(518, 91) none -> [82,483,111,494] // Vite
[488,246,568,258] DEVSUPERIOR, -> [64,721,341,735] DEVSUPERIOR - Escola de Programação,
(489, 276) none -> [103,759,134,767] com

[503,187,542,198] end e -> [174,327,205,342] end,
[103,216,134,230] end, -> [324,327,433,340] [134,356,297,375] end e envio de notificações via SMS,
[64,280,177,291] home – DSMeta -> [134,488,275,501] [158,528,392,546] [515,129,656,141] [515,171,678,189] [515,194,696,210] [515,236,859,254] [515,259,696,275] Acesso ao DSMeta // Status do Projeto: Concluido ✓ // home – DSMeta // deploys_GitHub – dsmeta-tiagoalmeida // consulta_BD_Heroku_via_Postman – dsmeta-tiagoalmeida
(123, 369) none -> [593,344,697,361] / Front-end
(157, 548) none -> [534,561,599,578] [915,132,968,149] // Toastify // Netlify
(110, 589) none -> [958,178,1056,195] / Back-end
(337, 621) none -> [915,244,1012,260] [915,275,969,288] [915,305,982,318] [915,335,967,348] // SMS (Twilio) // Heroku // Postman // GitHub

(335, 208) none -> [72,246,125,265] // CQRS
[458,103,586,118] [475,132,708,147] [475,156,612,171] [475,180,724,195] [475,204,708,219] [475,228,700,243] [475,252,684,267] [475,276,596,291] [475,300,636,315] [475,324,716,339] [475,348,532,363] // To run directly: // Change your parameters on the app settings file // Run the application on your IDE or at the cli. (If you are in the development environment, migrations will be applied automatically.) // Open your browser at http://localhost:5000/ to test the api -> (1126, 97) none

(Task prompt)
The entries are to be retyped in full, with no alteration.

(Solution to the exercise)
(518, 91) none -> [82,483,111,494] // Vite
[488,246,568,258] DEVSUPERIOR, -> [64,721,341,735] DEVSUPERIOR - Escola de Programação,
(489, 276) none -> [103,759,134,767] com

[503,187,542,198] end e -> [174,327,205,342] end,
[103,216,134,230] end, -> [324,327,433,340] [134,356,297,375] end e envio de notificações via SMS,
[64,280,177,291] home – DSMeta -> [134,488,275,501] [158,528,392,546] [515,129,656,141] [515,171,678,189] [515,194,696,210] [515,236,859,254] [515,259,696,275] Acesso ao DSMeta // Status do Projeto: Concluido ✓ // home – DSMeta // deploys_GitHub – dsmeta-tiagoalmeida // consulta_BD_Heroku_via_Postman – dsmeta-tiagoalmeida
(123, 369) none -> [593,344,697,361] / Front-end
(157, 548) none -> [534,561,599,578] [915,132,968,149] // Toastify // Netlify
(110, 589) none -> [958,178,1056,195] / Back-end
(337, 621) none -> [915,244,1012,260] [915,275,969,288] [915,305,982,318] [915,335,967,348] // SMS (Twilio) // Heroku // Postman // GitHub

(335, 208) none -> [72,246,125,265] // CQRS
[458,103,586,118] [475,132,708,147] [475,156,612,171] [475,180,724,195] [475,204,708,219] [475,228,700,243] [475,252,684,267] [475,276,596,291] [475,300,636,315] [475,324,716,339] [475,348,532,363] // To run directly: // Change your parameters on the app settings file // Run the application on your IDE or at the cli. (If you are in the development environment, migrations will be applied automatically.) // Open your browser at http://localhost:5000/ to test the api -> (1126, 97) none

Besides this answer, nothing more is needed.